WHAT THIS TASK INVOLVES | Without the pictures, set down everything in the listing exactly.
DATA FOR THIS TASK START
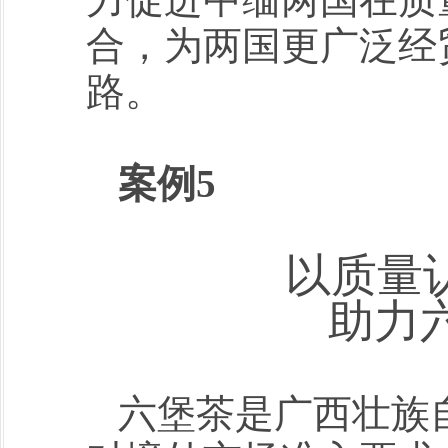
合，为两国更广泛经
路。
案例5
以质量
助力
六堡茶是广西壮族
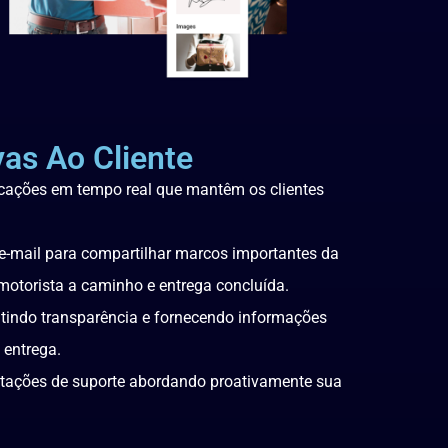
vas Ao Cliente
ficações em tempo real que mantêm os clientes
e-mail para compartilhar marcos importantes da
motorista a caminho e entrega concluída.
tindo transparência e fornecendo informações
 entrega.
citações de suporte abordando proativamente sua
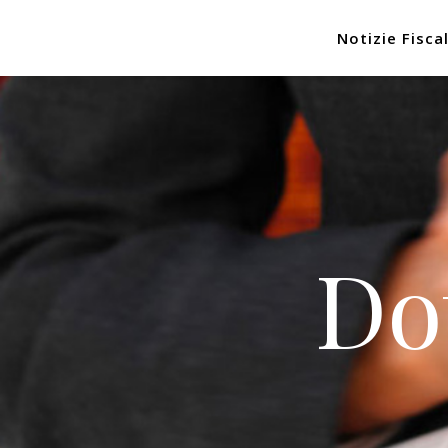
Notizie Fiscal
Do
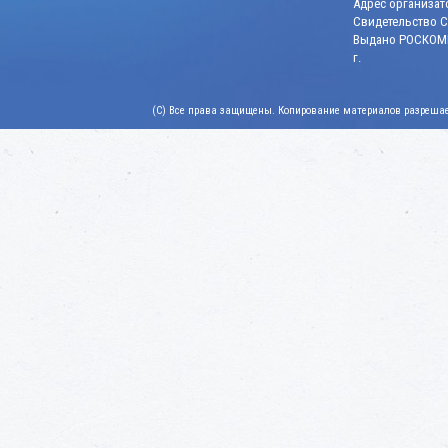
Адрес организато
Свидетельство СМ
Выдано РОСКОМН
г.
(C) Все права защищены. Копирование материалов разрешает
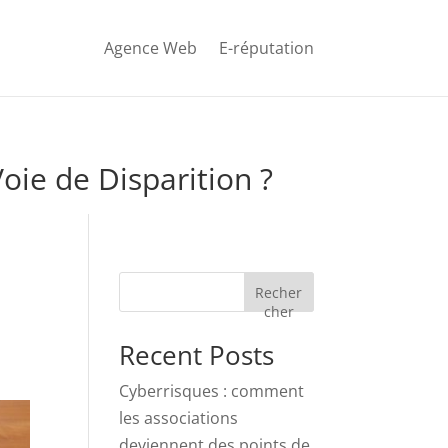
Agence Web
E-réputation
oie de Disparition ?
Recher
cher
Recent Posts
Cyberrisques : comment
les associations
deviennent des points de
DATA FOR THIS TASK END
TASK RESPONSE |
合，为两国更广泛经
路。
案例5
以质量
助力
六堡茶是广西壮族
vas Ao Cliente
ficações em tempo real que mantêm os clientes
e-mail para compartilhar marcos importantes da
motorista a caminho e entrega concluída.
tindo transparência e fornecendo informações
 entrega.
citações de suporte abordando proativamente sua
Notizie Fiscal
Do
Адрес организато
Свидетельство СМ
Выдано РОСКОМН
г.
(C) Все права защищены. Копирование материалов разрешает
Agence Web
E-réputation
oie de Disparition ?
Recher
cher
Recent Posts
Cyberrisques : comment
les associations
deviennent des points de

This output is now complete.